Where in the entries below does "this" appear? Copy every line that has it.

Stored data:
>>>
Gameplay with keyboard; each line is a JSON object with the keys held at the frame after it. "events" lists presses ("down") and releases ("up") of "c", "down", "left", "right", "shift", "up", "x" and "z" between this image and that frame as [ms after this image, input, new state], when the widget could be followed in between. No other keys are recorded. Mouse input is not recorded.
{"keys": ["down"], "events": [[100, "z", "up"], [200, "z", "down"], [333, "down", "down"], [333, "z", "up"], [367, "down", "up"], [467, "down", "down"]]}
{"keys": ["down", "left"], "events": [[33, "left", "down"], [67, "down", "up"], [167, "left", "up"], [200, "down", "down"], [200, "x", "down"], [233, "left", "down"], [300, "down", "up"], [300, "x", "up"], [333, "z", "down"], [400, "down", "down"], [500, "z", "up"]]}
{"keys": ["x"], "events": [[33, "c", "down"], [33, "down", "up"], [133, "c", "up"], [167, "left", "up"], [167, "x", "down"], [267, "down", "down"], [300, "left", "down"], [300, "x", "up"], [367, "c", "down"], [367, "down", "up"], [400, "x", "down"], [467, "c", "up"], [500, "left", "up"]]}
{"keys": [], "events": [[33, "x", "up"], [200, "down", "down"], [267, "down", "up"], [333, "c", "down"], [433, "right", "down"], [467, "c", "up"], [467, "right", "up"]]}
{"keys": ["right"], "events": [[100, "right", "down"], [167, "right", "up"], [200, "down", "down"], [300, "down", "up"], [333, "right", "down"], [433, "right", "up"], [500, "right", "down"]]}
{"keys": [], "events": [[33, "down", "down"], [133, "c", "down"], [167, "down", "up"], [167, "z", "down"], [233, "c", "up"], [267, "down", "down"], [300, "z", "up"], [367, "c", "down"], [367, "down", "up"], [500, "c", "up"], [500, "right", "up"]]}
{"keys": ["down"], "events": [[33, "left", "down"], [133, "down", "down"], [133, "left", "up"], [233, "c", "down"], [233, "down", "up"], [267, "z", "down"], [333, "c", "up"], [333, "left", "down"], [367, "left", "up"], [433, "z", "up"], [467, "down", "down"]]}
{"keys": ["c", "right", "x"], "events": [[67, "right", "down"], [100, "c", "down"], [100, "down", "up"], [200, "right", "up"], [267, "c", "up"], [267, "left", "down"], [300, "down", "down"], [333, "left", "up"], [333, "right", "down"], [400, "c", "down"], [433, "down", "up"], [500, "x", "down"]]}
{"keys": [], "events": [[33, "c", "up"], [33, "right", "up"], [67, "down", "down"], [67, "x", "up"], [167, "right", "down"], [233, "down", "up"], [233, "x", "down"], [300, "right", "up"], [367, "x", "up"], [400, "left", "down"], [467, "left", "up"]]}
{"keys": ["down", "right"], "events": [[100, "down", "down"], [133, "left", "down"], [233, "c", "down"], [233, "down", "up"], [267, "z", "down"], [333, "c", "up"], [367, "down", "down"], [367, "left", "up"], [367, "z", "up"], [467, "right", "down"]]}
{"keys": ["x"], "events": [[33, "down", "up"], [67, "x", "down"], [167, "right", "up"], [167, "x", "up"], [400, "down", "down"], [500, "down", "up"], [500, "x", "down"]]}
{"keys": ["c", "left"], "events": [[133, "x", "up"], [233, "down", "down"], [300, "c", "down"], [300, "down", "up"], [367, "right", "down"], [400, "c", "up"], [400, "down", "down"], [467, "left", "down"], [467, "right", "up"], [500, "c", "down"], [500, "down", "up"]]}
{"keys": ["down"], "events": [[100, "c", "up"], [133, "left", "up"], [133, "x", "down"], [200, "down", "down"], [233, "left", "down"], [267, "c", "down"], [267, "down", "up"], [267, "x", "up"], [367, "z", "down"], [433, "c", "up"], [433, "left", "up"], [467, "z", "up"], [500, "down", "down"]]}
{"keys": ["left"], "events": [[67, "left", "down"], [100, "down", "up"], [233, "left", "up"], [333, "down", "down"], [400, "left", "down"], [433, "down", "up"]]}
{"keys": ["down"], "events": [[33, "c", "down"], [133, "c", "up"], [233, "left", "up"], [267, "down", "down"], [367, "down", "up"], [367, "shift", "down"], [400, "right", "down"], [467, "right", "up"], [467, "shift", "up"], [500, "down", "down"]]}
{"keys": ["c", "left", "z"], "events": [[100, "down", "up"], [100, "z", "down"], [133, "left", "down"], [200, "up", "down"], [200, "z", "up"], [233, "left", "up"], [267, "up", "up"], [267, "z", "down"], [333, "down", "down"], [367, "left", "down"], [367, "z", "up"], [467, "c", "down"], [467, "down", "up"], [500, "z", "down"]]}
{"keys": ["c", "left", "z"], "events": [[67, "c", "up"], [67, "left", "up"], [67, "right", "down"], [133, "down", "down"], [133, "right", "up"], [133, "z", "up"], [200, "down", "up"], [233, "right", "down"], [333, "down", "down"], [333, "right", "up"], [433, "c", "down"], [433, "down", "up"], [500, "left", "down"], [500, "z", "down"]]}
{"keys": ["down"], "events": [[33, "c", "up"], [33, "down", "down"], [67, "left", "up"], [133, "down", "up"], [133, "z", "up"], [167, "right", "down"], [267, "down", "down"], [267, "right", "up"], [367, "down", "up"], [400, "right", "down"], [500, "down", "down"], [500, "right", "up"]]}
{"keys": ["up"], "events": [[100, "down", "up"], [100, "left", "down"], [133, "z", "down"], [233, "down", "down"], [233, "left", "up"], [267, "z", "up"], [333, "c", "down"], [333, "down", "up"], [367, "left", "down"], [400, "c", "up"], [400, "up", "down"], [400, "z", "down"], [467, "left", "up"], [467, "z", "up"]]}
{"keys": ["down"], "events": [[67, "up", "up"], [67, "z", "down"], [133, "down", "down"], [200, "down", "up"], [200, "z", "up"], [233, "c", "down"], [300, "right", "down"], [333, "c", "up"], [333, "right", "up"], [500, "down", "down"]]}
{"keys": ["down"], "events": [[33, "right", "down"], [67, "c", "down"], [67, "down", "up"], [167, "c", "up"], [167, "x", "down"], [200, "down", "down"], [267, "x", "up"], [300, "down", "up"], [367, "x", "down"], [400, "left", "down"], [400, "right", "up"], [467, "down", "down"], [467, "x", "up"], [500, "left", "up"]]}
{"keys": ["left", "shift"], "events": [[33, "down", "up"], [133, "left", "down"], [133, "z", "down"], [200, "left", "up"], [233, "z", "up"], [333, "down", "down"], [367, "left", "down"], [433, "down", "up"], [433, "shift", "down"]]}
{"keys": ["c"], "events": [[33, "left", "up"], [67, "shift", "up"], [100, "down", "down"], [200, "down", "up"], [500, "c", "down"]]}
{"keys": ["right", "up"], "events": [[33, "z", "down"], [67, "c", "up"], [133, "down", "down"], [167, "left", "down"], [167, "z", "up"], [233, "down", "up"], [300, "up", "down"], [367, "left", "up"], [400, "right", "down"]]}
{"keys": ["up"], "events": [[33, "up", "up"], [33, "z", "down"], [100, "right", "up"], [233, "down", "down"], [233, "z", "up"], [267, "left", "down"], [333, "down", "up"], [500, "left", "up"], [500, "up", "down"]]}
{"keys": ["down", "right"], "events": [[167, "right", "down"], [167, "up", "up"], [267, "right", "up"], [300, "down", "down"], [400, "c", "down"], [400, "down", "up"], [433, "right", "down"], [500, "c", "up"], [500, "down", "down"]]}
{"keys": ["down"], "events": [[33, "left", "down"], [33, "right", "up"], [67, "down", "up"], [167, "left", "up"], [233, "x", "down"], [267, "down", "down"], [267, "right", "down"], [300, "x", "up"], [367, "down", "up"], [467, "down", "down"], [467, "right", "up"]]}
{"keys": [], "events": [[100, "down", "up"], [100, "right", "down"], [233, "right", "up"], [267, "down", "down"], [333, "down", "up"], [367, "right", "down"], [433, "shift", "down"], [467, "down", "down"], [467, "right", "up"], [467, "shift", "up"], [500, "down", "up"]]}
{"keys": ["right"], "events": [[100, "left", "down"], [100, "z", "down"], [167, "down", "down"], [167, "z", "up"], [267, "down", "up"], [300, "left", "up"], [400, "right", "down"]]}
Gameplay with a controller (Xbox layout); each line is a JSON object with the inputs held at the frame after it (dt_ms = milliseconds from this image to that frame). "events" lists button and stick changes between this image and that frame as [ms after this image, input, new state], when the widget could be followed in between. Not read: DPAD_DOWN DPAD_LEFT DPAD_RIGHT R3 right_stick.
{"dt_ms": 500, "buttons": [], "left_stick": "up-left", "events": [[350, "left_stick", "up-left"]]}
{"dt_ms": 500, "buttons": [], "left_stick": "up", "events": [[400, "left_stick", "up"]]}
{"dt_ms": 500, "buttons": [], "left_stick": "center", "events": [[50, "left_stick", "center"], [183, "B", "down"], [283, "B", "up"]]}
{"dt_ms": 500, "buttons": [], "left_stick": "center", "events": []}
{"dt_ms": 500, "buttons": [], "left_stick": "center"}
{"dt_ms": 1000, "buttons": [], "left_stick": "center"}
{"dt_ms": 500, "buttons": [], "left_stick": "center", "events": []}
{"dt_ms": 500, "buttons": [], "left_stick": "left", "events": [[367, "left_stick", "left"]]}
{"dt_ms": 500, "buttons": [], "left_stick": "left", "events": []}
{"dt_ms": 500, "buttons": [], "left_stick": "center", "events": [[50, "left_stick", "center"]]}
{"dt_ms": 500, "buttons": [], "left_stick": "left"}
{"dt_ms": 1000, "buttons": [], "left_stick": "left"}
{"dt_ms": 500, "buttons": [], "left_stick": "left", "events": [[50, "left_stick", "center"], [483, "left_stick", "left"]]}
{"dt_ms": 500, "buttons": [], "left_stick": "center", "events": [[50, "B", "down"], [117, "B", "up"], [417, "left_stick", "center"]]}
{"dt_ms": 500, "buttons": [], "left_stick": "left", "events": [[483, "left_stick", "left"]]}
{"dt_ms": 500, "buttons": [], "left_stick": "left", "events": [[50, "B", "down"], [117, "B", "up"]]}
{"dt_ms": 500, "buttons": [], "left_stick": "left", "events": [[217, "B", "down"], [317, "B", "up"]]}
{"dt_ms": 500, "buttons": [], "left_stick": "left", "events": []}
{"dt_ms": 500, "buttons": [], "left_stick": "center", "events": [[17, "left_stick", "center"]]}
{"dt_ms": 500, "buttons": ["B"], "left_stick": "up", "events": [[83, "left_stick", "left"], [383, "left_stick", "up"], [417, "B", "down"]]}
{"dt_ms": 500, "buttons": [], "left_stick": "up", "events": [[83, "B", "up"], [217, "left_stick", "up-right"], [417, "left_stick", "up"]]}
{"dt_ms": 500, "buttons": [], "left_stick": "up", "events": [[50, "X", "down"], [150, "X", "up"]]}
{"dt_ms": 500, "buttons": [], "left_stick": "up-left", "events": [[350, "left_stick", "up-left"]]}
<<<
Result —
Gameplay with keyboard; each line is a JSON object with the keys held at the frame after it. "events" lists presses ("down") and releases ("up") of "c", "down", "left", "right", "shift", "up", "x" and "z" between this image and that frame as [ms after this image, input, new state], when the widget could be followed in between. No other keys are recorded. Mouse input is not recorded.
Gameplay with a controller (Xbox layout); each line is a JSON object with the inputs held at the frame after it (dt_ms = milliseconds from this image to that frame). "events" lists button and stick changes between this image and that frame as [ms after this image, input, new state], when the widget could be followed in between. Not read: DPAD_DOWN DPAD_LEFT DPAD_RIGHT R3 right_stick.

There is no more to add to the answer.